MATERIALS AND METHODS
Planting and labelling fresh ryegrass
The ryegrass was grown in 4 L pots in a climate-controlled glass house (temperature and humidity were controlled). The soil used for planting was almost free of N and therefore, at the time of planting, 8 g of Multigro fertilizer (N=10.1%, P=3.5%, K=5.5%, S=16.3%, Ca=7.8%) was added to the pots. Ryegrass plants were cut for the first time at 30 d after planting when they were at the four-leaf stage. After the first harvest, pots were allocated at random to two groups; the first group was assigned to grow un-labeled ryegrass (control) and watered with tap water. The second group was assigned to grow labeled ryegrass. These pots were fertilized with a mixture of fertilizers including P, K, S, Ca (8.8, 50, 11 and 20%, respectively) and N was applied as 15NH415NO3. These pots were initially watered with 15NH415NO3 solution providing 30 mg 15N and a further 12 mg 15N was given to each pot weekly. The same quantity of un-labeled N was provided as fertilizer to the control plants.
In situ procedure
About 30 min after harvesting, 10 g of fresh ryegrass samples (13% dry matter (DM), 18% crude protein (CP), 15N enrichment=8.3%) were chopped by scissors to approximately 5 mm lengths and weighed into nylon bags (size 150 mm×80 mm, pore size 44 µ) together with a marble (about 5 g). The marble was added to ensure that the bags remained in the rumen digesta during incubation and to facilitate the removal of the bag from the rumen when the desired incubation periods had been ended. The bags were then tied firmly with a monofilament fishing line before being suspended in the rumen of the three male merino lambs (BW=27.7±SD 2.3 kg). All animal care, handling techniques, and surgical procedures were approved by the Animal Ethics Committee of The University of New England before the initiation of research and followed the guidelines issued by the committee on care, handling and sampling of the animals. Animals had free access to drinking water and received a basal diet of chopped alfalfa hay (800 g) daily at about 0900 h 00. Six bags were placed in the rumen of each sheep (each animal was considered as replicate) simultaneously and removed after 0, 3, 7, 12, 21 and 33 h after incubation. The bags were then washed thoroughly with running cold tap water while being squeezed gently until no more visible color came from the bags and their contents. Bags designated ‘time zero’ were never placed in the rumen, but were otherwise treated in exactly the same way as bags placed in the rumen. After drying (65 ˚C, 48 h), bags were cooled in a desiccator and weighed and the residues were used for N and 15N analysis.

▸ **Given records**:
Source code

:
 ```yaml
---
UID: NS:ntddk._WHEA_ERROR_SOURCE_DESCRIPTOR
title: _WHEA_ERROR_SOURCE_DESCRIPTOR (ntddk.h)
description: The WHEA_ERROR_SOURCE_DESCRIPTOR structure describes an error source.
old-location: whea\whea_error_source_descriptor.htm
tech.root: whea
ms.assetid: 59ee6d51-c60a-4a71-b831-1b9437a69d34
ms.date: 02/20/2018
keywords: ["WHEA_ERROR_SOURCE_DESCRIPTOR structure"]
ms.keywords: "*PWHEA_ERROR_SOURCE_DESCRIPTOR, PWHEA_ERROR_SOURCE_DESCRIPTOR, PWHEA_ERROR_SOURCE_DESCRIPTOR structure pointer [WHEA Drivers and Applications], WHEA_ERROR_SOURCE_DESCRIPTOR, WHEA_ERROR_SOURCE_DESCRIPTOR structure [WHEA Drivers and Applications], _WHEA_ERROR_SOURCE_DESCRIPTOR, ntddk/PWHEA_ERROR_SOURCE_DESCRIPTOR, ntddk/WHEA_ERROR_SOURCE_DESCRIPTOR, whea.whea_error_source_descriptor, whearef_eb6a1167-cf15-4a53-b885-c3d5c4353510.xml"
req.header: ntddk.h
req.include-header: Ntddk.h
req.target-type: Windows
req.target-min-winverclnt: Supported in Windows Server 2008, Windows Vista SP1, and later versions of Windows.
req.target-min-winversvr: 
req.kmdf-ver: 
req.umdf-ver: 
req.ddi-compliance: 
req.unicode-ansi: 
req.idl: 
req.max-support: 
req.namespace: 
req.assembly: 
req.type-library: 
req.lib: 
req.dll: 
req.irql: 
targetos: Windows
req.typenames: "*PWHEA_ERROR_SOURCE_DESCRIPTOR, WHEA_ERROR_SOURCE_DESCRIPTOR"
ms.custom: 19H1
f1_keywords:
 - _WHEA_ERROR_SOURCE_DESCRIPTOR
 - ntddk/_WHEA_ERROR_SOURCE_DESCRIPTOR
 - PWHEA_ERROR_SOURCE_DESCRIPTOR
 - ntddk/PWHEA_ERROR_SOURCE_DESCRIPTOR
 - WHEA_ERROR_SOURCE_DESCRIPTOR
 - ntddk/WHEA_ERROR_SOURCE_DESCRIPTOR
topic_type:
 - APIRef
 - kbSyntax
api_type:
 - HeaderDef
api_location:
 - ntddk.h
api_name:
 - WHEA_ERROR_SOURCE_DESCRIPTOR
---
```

▸ **Questions to answer**:
1. According to the ryegrass methods section, at which times after incubation were the bags removed from the rumen? List all of them.
2. Continue the methods section on growing labeled ryegrass and incubating it in the rumen, starting after its last sentence.

▸ **Exercise answers**:
1. 0, 3, 7, 12, 21 and 33 h

2.
In situ measurement
N concentrations in bag residues were determined on the dry samples after they had been ground to pass a 1 mm sieve (Foss Tecator, 1093 cyclotec sample mill). Total-N content of feed samples was determined on finely ground sample DM (1 mm sieve) either using an N analyzer (Leco FP 2000) or, when N was required for 15N analyses, by micro-Kjeldhal digestion followed by steam-distillation and titration of the resulting ammonia. Forage samples, in situ bag residues were analyzed to measure isotopic ratio (15N enrichment) by mass spectrometry (Tracermass; Europe Scientific Ltd). The 15N excess was calculated assuming a natural abundance of 0.3663 atoms percent.
Rumen degradability parameters were calculated as the percentage of disappearance of DM, N and 15N from the bags at different times during incubation and fitted by the following equation (Orskov and McDonald, 1979):
Pt= a + b(1-exp-ct) Equation 1
Pt: indicates the percentage of the material disappearance from the bag at time t.
a: soluble potentially degradable fraction.
b: insoluble potentially degradable fraction.
c: degradation rate constant for fraction b.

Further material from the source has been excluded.